Titanic MLOps
Introduction
In a previous post, I told you pretty much all my trajectory in the world of data science. For the next series of entries, I’d like to stop complaining and rambling and actually do get some work done to share with you and others.
One of the hardest things to move onto an engineering role is having the hands-on, practical experience and exposure to the concepts and workflows that are so natural or common to CS and Software folks. As much I try to come up with side additions to my projects at work, delivering results is a priority so there is little room to go deep on certain concepts, so I am at a constant false start on my learning. Luckily, I have established a rich list of people on LinkedIn whose content is very spot on and actually motivational.

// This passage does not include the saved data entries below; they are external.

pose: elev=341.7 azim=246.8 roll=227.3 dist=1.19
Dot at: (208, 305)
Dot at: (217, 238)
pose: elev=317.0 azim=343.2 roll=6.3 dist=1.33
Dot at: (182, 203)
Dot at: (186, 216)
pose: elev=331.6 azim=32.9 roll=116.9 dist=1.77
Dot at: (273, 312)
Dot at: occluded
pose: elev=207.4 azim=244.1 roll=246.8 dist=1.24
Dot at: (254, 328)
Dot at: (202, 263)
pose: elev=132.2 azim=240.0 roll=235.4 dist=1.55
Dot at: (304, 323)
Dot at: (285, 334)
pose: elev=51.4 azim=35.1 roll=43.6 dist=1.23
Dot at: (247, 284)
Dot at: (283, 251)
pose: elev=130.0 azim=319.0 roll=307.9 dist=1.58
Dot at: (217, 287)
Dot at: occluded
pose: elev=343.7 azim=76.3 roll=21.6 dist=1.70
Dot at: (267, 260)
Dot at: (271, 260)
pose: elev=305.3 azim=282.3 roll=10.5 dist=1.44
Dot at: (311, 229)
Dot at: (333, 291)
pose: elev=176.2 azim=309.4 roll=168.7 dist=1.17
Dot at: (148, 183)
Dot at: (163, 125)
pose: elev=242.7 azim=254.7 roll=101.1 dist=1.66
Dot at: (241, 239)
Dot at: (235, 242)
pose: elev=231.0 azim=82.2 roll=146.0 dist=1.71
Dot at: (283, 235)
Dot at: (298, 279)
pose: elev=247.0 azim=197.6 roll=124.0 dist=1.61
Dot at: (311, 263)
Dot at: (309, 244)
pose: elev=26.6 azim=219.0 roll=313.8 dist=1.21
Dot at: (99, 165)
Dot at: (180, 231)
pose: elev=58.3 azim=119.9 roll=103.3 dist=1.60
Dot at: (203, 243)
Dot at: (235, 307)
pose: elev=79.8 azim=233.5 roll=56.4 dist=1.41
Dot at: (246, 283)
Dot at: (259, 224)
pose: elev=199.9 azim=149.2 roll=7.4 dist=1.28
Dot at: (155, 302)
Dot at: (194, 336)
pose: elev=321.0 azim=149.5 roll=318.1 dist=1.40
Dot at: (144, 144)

This project started as a take-home test. I was contacted and decided to give it a shot to see where I am. You guessed right, total failure. However, the right failure at the right time. After realizing how far I was able to advance, I decided to build upon my submission and use what I see daily from experts on LinkedIn to build an actual working pipeline.
Project Goals
To build and expose an endpoint using a pre-trained model. The system should be able to write responses or predictions in a database and it should be packaged as a Docker container. Easy right? Well.. For someone whose experience is focused primarily on batch jobs that rely on a pristine data warehouse this was clearly a step up.
Let me walk you through a couple of things I encountered along the way. If any of my takeaways, challenges, or next steps seem off, please do not hesitate to correct me or drop me a line to discuss.
Deliverables
This is a simple first iteration of a personal attempt at creating a ML system from the ground. These are th components:
- A Docker file to run the environment and fire up the API
- The code for feature processing and predictions
- A SQLite database that saves requests from the API. Only predictions are stored so far, next would be to keep a cache of “historical” features. Recall this is the Titanic competition turned into and MLOps project so more data is not available.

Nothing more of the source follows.